Cluster 2 sellers were very engaged with creating, editing, and deleting items

Average Transactions Per Day

Anecdotally, in the past, we observed that some sellers used Square for Retail for its unique features, but continued processing payments on Square’s core Point of Sale product. Because of this, another success metric we thought would be useful for this example was whether or not sellers were processing transactions on Square for Retail. We saw that that while Cluster 3 represented a small subset of all Square for Retail sellers, they were incredibly active on a transactions basis:

When it came to average transactions per day, Cluster 3 was way ahead of other clusters

Representative Sellers

With the above example data, we can highlight key qualities observed in each cluster when explaining these mock findings to business stakeholders:

  • Cluster 1 contains a multitude of smaller retailers characterized by their curiosity to try out Square for Retail. Ultimately though, they show the lowest levels of item interaction and free trial conversion.
  • Cluster 2 shows above-average levels of item interaction, which could be common for an electronics store (the most common vertical in this cluster).
  • Cluster 3 represents only 10% of Square for Retail sellers, but Cluster 3 sellers are by far the most active from a transaction perspective. This could be because Cluster 3 contains predominantly larger sellers — sellers who are more likely to have a dedicated account manager to onboard them and facilitate rollout at their multiple locations, driving deeper product adoption.
  • Cluster 4 contains 20% of sellers, with clothing & accessories being the most common vertical. This cluster shows high engagement with key product features, and the second highest conversion rate to a paid subscription.

Conclusions

Using this mock data, the clustering model produced four distinct clusters of Square for Retail sellers. These results, had they been real, could produce a few key learnings to help influence the product team’s roadmap:

  • Cluster 3 has larger sellers who are heavily using Square for Retail at multiple locations. This could help inform that (1) the product should be differentiated enough from Square’s free offering enough to appeal to more complex sellers who wouldn’t have considered Square for their needs in the past, and (2) more account management resources be dedicated to Square for Retail.
  • Cluster 4 contains twice as many sellers as Cluster 3. Given their high engagement with key inventory features, high average transaction size, and high conversion rate from free trial, Cluster 4 could represent a “sweet spot” to keep in mind when choosing what features to build/prioritize in the future.

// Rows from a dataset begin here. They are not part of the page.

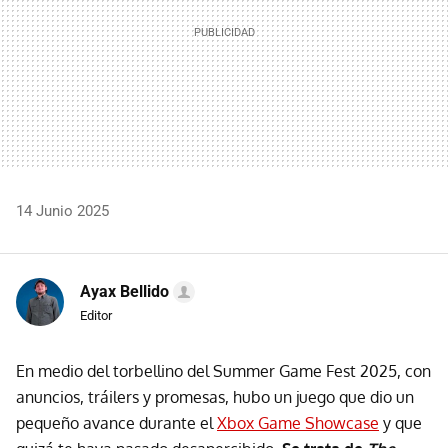
14 Junio 2025
Ayax Bellido
Editor
En medio del torbellino del Summer Game Fest 2025, con
anuncios, tráilers y promesas, hubo un juego que dio un
pequeño avance durante el
Xbox Game Showcase
y que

Employing K-Means clustering for a newer product like Square for Retail helps the team better understand the customers we are building for. A benefit of this type of analysis is that once the model is built, it can be re-used in the future as the team releases new features or gains more customers. It’s worth noting that clustering performance can vary based on the choice of model, ways in which data is aggregated, use case, etc.

We presented the actual results a few weeks before the team took time off for the holidays, and one lead described this analysis as an “early Christmas present.” So there’s that kind of benefit, too!